Starbucks' Founder Schultz Resumes Leadership Role as Chain Faces Challenges

Airlines See Revenue Opportunities

It’s a case of “meet the new boss, same as the old boss” at Starbucks Corp. (SBUX). 

The coffee retailer announced CEO Kevin Johnson will be retiring April 4 and replaced by company founder and former longtime CEO Howard Schultz on an interim basis. Johnson joined the Starbucks board in 2009, became president and COO in 2015, and replaced Schultz in 2017.  

The company said as founder and architect of its culture, Schultz is “singularly qualified” to lead Starbucks as it navigates the aftermath of the COVID-19 pandemic and socioeconomic forces impacting all its stakeholders. Schultz will also assist in the search for a new CEO. 

Third Term as CEO

Schultz was CEO twice before, first from 1986 to 2000 and then again from 2008 to 2017. He is credited with turning the company from a small, 11-store operation into an international powerhouse, now with 28,000 locations in 77 countries and an annual revenue in 2021 of $24.6 billion. 

Schultz explained he didn’t plan to return, but felt a responsibility to help transform Starbucks once again to “meet a new and exciting future.” 

The news is sending shares of Starbucks up 6%. 

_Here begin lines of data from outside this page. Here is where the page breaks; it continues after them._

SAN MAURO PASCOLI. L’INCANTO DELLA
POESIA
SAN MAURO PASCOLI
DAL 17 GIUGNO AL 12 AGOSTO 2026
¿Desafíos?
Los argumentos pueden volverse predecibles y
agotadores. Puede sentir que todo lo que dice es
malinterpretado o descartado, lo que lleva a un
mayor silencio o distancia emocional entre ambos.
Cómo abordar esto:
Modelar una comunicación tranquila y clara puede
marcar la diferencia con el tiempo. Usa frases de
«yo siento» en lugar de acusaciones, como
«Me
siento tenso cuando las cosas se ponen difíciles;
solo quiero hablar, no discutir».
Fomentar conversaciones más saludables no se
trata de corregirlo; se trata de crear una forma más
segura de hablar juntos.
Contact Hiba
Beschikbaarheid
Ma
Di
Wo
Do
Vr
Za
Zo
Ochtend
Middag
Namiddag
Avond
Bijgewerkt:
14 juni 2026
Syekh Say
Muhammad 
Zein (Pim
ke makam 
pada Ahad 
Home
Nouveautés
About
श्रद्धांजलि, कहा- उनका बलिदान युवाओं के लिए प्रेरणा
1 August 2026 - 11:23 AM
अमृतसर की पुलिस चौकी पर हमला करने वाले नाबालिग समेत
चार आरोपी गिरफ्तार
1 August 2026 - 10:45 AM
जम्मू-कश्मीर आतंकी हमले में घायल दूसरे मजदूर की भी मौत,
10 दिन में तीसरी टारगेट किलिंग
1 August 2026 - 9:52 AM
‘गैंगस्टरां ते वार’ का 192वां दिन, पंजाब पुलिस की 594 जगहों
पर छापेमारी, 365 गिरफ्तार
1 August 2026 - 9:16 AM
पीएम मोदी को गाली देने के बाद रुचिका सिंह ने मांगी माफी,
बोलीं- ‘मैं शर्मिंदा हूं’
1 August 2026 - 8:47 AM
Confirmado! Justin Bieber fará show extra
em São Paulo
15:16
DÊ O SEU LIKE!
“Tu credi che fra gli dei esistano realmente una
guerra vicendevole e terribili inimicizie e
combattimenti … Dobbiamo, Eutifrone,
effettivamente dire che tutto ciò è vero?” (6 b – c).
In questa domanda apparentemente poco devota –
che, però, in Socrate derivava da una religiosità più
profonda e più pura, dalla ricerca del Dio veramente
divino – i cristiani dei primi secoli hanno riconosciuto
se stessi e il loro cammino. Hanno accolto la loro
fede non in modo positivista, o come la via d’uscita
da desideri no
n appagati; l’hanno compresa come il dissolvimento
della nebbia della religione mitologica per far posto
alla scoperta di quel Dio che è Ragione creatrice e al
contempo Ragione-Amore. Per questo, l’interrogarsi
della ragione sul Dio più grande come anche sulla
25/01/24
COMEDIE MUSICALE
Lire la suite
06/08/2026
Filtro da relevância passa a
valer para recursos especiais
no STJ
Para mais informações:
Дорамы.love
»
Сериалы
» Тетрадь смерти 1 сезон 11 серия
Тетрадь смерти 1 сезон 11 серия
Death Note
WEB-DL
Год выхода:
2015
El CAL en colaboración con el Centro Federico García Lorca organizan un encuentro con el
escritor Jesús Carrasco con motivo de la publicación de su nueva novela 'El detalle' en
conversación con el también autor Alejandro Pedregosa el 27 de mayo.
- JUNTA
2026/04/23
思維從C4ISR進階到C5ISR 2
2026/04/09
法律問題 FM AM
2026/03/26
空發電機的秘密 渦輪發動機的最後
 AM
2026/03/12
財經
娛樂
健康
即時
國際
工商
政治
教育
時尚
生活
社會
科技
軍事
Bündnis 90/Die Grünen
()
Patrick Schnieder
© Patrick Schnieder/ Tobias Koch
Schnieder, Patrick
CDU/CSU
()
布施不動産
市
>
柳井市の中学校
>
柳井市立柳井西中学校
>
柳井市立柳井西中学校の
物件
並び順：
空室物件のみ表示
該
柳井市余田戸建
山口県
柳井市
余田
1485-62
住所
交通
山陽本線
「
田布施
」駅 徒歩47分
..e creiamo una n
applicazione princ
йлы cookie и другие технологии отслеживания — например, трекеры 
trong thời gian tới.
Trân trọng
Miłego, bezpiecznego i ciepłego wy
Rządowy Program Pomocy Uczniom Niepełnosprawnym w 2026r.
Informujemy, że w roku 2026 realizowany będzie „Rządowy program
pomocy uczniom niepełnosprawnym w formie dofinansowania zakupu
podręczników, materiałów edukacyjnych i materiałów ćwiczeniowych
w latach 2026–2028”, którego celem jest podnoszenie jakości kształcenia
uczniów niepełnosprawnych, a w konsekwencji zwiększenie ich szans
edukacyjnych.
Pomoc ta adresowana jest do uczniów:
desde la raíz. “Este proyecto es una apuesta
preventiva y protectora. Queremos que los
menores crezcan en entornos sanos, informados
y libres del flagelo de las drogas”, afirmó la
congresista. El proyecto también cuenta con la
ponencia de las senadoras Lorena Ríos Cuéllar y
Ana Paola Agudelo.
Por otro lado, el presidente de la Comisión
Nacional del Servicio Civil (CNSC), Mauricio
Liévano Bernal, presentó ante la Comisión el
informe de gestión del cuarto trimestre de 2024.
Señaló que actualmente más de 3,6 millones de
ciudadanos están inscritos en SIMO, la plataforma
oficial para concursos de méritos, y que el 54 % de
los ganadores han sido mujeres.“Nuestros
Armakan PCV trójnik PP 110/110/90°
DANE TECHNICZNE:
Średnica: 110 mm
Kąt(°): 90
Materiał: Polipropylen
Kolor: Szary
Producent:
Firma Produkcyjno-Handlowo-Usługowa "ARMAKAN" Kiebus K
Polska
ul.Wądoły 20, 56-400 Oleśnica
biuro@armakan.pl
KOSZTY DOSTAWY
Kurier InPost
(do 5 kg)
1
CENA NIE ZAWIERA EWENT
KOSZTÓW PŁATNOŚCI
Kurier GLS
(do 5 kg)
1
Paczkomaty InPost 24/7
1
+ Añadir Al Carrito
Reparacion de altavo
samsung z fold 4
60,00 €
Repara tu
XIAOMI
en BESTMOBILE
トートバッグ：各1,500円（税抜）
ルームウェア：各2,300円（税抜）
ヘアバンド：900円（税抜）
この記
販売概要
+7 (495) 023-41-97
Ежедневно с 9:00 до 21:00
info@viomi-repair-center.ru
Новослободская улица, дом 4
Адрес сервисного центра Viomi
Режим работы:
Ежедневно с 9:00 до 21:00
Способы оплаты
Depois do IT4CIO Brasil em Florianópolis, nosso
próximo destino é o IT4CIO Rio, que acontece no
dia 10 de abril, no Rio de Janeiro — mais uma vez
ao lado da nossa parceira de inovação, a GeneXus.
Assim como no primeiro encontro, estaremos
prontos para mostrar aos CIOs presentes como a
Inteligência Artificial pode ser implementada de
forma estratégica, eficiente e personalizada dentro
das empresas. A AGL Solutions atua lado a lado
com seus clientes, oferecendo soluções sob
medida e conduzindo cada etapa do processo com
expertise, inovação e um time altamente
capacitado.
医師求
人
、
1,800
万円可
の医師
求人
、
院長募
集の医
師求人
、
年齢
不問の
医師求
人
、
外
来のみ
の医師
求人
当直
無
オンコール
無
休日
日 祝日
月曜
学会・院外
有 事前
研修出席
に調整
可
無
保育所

Brighter Skies for Airlines

Airline companies say skies are looking blue, as several of the biggest U.S. carriers raised their revenue forecasts as more consumers are looking to fly.

United Airlines Holdings Inc. (UAL) reported that demand for travel following the peak of the omicron variant of COVID-19 in January exceeded its previous expectations. It now anticipates first quarter total operating revenue to be near or better than its previous guidance of 20% to 25% below that of the first quarter of 2019. 

Southwest Airlines Co. (LUV) also said it's seeing “improvement in revenue trends” this month as cases of the virus decrease. The company expects operating income in the current quarter to be 8% to 10% lower than two years ago. That’s up from its earlier estimate of a drop of 10% to 15%. 

 Offsetting Fuel Costs

American Airlines Group Inc. (AAL) changed its quarterly revenue guidance from a decline of 20% to 22%, to approximately 17% below 2019 levels. American expects the jump in sales to more than offset fuel and other expenses.  

Delta Air Lines Inc. (DAL) predicted first quarter revenue to be 78% of that of 2019. In January it said sales could be as low as 72%. As with American, Delta believes the gains will be greater than the higher costs it will face for fuel. 

JetBlue Airways Corp. (JBLU) noted its current quarter sales will be down 6% to 9% from two years ago, as opposed to its earlier estimate of a 11% to 16% decline. 

Also helping boost airline shares was the 7% drop in oil prices. 

The Dow Jones U.S. Airlines Total Stock Market Index is surging again today after yesterday's big gain.